300 gm Glutinous rice
200 ml "Thin" Coconut milk [Mix 50 ml Santan + 150 ml water]
1 teasp Fine Salt
1 Pandan leaf, tied into a knot
8 Large Pandan leaves, cut into 1 cm lengths
80 ml Water
3 Medium eggs
150 ml Santan
150 gm Castor Sugar
1 Tabsp Corn Flour
1 Tabsp All Purpose Flour/Tepung Gandung
- Wash the Glutinous rice in several changes of water till water tuns clear.
- Cover rice with water & set aside to soak overnight. After soaking time, rinse & drain rice.
- Place the glutinous in a shallow, round cake tin [20 cm across]. Mix the salt and 200 ml "thin" coconut milk & pour this to the glutinous rice.
- Bury the knotted & shredded pandan leaf [you shred the pandan leaf, dont shred till the very end of both ends as otherwise you cant knot it :), then knot it as then more aroma is released when shredded :) ] in the glutinous rice & steam it over rapidly boiling water for 20 - 30 minutes until the glutinous rice is cooked ie the grains will no longer have any opaque bits.
- Remove pandan leaves & fluff rice with a fork. Straight away while it is hot, use a folded square of banana leaf [more fragrant] or aluminium foil, press te rice down into the same tin that you steamed it in, in order to form an even, compact layer. Steam the glutinous rice Again for another 15 minutes.
- While the rice is steaming, make the custard layer. Whiz pandan and water in a blender until fine. Srain, squeezing the pulp to extract juice. Double sieve same ie put 2 small hole sieves on top of each other so that you get a cleaner extract.
- In a mixing bowl, combine the eggs, 150 ml Santan & sugar together, stirring with a whisk manually gently as you Do Not Want the egg mixture to be Foamy otherwise after steaming you will find small holes. ADD the Strained pandan juice, corn flour and plain flour and stir well until mixture is Smooth & free from lumps.
- Strain mixture into a metal bowl [use a double boiler if you have] & sit this bowl over a pan of Gentle [ie fire not high] simmering water & STIRRING CONTINUOUSLY until custard just begins to thicken [to check whether custard is ready use a metal spoon & dip into the custard. Lift spoon up & use your finger to "draw" a line at the back of the spoon. If there is a smooth, continuous line custard is ready. This process of cooking the custard is quite fast.
- Once the 15 minutes of steaming the glutinous rice is up, pour the custard over the rice & steam over a medium low fire until set about 25 minutes. COOL completely before cutting. If your fire is high, the surface of the Serimuka will not be level; it would be like valley & ridges.
(a) This is good.
(b) Measure everything first, be careful dont mix up the ingredients for the glutinous rice layer and the custard layer.

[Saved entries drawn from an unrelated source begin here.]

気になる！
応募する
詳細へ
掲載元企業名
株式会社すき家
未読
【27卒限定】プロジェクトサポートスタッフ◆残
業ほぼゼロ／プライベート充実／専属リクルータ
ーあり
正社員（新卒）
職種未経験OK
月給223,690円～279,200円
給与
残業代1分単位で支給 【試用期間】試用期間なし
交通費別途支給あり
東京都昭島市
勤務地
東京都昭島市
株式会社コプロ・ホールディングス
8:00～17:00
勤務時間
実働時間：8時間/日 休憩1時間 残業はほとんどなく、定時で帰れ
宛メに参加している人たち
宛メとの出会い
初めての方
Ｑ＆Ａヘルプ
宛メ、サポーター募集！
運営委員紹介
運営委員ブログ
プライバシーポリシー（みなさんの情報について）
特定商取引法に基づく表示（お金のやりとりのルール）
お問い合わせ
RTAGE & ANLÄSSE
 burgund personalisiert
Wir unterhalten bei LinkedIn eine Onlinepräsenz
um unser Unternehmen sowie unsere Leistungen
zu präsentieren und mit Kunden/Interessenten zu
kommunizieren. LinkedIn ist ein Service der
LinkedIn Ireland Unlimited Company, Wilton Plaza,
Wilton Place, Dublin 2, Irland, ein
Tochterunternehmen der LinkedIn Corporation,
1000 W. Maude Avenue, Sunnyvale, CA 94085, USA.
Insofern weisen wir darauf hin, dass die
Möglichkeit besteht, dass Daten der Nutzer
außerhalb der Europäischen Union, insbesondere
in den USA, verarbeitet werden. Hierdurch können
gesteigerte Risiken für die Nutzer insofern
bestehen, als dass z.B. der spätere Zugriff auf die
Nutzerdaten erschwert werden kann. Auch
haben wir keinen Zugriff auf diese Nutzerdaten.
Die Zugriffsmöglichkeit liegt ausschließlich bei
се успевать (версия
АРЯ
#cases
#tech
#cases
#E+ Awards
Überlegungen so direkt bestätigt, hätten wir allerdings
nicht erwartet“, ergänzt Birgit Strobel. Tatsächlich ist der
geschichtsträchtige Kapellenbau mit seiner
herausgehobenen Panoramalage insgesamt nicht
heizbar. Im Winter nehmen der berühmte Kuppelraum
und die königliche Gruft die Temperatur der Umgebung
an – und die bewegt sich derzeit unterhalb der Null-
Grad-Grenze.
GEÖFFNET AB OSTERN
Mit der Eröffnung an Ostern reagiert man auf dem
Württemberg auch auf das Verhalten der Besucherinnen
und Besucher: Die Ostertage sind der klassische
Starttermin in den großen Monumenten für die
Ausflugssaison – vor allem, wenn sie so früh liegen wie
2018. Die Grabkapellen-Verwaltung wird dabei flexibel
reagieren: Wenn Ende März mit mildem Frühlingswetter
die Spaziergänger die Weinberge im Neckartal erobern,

When measuring, separate the glutinous rice from the custard layers as at times when we are rushing, it is very easy for us to mix things up:)
(c) It would also be a good idea, after you have measured everything, blend the pandan leaves with the water, sieve same into a small jug [*see my notes about the double sieve above] cling film & put it among the ingredients for the custard layer.